> Data records

>>>>

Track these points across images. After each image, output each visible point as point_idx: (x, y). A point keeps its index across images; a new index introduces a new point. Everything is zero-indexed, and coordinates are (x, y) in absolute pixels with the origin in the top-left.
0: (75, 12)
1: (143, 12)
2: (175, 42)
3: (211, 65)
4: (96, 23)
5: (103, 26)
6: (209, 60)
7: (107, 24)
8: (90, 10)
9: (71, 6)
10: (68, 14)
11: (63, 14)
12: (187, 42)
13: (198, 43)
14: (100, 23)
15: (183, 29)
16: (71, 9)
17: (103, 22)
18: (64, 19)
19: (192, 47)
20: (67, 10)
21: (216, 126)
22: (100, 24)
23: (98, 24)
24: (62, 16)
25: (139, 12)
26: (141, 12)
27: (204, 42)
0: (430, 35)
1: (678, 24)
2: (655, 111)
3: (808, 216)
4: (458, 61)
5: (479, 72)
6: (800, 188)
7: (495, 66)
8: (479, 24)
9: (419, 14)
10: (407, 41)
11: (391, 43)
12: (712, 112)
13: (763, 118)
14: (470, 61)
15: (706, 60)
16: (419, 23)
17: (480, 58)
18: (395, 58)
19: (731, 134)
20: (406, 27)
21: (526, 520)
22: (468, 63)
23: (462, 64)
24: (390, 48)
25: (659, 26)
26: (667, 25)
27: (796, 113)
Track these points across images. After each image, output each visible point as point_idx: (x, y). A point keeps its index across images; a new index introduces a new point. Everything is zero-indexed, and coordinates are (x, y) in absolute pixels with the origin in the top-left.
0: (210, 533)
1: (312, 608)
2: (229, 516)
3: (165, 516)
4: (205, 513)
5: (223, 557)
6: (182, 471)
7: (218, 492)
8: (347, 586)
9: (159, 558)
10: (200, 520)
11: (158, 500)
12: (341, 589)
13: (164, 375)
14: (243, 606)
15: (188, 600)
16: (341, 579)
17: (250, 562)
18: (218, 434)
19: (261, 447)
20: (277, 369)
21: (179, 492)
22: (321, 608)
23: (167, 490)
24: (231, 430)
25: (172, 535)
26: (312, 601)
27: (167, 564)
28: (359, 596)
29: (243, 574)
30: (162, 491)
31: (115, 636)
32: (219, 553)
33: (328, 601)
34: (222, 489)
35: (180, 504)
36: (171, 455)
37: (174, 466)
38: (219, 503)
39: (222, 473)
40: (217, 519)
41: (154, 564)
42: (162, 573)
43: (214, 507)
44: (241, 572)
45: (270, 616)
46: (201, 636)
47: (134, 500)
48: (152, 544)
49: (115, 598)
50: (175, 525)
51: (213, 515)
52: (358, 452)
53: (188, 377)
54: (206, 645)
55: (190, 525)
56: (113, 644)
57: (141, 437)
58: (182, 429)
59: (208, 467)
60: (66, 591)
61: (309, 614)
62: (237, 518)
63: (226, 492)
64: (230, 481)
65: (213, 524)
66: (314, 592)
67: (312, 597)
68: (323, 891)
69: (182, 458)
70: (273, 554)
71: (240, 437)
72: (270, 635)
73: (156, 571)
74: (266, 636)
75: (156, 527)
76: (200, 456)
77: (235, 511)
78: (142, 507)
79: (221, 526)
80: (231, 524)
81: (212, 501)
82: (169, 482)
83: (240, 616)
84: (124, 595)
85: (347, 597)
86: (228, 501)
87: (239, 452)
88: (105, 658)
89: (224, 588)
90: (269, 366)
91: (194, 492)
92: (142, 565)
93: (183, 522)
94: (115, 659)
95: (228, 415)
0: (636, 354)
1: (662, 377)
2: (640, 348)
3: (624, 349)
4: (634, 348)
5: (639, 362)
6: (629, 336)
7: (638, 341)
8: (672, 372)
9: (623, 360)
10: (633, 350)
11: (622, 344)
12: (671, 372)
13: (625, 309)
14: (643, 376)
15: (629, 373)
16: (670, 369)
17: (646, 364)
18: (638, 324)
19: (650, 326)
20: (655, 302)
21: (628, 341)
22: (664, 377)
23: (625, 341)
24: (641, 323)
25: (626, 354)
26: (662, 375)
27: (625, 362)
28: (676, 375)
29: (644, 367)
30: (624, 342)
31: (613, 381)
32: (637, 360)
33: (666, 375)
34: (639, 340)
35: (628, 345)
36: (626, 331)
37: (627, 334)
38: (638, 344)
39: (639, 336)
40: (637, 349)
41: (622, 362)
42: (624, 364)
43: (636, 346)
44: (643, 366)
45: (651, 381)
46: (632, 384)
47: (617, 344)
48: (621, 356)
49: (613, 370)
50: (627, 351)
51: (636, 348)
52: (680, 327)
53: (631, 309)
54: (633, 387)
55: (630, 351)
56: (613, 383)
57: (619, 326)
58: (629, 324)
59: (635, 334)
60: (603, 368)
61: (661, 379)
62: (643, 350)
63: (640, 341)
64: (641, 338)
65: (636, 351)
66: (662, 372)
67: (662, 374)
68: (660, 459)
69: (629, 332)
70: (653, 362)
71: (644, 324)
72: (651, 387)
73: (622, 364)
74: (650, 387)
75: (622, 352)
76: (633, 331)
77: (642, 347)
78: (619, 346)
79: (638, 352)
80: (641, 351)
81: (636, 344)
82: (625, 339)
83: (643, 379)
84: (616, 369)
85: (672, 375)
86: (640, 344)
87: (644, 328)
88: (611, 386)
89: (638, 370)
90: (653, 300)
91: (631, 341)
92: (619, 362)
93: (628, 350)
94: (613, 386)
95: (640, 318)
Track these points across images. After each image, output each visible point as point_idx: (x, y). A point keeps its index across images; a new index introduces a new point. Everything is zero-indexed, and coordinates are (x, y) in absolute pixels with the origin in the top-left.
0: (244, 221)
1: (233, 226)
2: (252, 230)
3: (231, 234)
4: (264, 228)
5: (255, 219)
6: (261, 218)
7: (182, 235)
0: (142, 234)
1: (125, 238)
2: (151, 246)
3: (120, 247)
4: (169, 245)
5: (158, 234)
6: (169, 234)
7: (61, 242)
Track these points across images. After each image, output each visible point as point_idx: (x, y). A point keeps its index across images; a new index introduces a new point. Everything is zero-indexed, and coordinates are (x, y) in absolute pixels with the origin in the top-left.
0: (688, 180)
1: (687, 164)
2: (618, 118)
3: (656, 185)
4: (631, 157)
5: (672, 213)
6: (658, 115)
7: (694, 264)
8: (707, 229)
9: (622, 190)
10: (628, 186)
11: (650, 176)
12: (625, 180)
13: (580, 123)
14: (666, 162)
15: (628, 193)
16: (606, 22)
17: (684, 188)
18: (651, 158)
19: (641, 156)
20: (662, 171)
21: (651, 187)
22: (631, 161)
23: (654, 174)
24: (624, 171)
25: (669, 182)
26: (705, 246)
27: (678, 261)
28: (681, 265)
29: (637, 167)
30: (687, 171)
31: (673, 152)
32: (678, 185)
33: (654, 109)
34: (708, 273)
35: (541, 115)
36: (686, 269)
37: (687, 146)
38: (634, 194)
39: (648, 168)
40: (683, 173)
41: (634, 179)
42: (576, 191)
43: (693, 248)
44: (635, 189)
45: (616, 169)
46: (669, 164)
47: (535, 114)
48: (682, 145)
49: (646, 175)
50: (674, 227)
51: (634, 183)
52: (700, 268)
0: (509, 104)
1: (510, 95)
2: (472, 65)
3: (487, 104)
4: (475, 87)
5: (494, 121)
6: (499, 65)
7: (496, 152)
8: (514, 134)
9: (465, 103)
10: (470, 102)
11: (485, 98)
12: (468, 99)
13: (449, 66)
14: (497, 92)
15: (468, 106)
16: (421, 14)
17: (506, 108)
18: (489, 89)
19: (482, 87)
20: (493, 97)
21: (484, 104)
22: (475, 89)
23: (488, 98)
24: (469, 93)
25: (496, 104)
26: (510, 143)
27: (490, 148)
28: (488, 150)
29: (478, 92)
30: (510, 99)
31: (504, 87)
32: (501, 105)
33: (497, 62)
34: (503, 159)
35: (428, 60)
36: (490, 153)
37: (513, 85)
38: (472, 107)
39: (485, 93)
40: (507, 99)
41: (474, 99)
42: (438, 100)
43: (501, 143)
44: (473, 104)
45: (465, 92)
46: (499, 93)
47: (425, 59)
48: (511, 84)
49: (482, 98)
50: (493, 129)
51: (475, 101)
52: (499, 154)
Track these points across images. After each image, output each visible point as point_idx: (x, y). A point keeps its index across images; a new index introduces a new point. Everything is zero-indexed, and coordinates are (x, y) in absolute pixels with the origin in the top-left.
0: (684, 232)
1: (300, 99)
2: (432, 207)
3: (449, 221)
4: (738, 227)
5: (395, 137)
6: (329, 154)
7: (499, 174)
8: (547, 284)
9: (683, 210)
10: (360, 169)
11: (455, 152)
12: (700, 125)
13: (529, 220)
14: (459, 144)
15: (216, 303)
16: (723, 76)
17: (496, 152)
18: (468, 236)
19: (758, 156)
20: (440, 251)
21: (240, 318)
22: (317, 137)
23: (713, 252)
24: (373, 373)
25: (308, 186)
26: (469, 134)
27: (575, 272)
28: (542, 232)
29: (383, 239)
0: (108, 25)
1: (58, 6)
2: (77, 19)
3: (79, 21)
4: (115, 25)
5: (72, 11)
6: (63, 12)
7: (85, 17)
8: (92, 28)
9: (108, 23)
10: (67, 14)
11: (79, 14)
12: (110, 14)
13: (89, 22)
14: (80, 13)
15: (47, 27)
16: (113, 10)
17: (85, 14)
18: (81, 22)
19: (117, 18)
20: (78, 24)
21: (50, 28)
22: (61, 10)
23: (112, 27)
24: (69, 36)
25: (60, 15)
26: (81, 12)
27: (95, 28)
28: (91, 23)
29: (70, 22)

<<<<

> Task
Copy out, without any change, the stretch of the records from the start through the line containing "27: (796, 113)".

> The answer
Track these points across images. After each image, output each visible point as point_idx: (x, y). A point keeps its index across images; a new index introduces a new point. Everything is zero-indexed, and coordinates are (x, y) in absolute pixels with the origin in the top-left.
0: (75, 12)
1: (143, 12)
2: (175, 42)
3: (211, 65)
4: (96, 23)
5: (103, 26)
6: (209, 60)
7: (107, 24)
8: (90, 10)
9: (71, 6)
10: (68, 14)
11: (63, 14)
12: (187, 42)
13: (198, 43)
14: (100, 23)
15: (183, 29)
16: (71, 9)
17: (103, 22)
18: (64, 19)
19: (192, 47)
20: (67, 10)
21: (216, 126)
22: (100, 24)
23: (98, 24)
24: (62, 16)
25: (139, 12)
26: (141, 12)
27: (204, 42)
0: (430, 35)
1: (678, 24)
2: (655, 111)
3: (808, 216)
4: (458, 61)
5: (479, 72)
6: (800, 188)
7: (495, 66)
8: (479, 24)
9: (419, 14)
10: (407, 41)
11: (391, 43)
12: (712, 112)
13: (763, 118)
14: (470, 61)
15: (706, 60)
16: (419, 23)
17: (480, 58)
18: (395, 58)
19: (731, 134)
20: (406, 27)
21: (526, 520)
22: (468, 63)
23: (462, 64)
24: (390, 48)
25: (659, 26)
26: (667, 25)
27: (796, 113)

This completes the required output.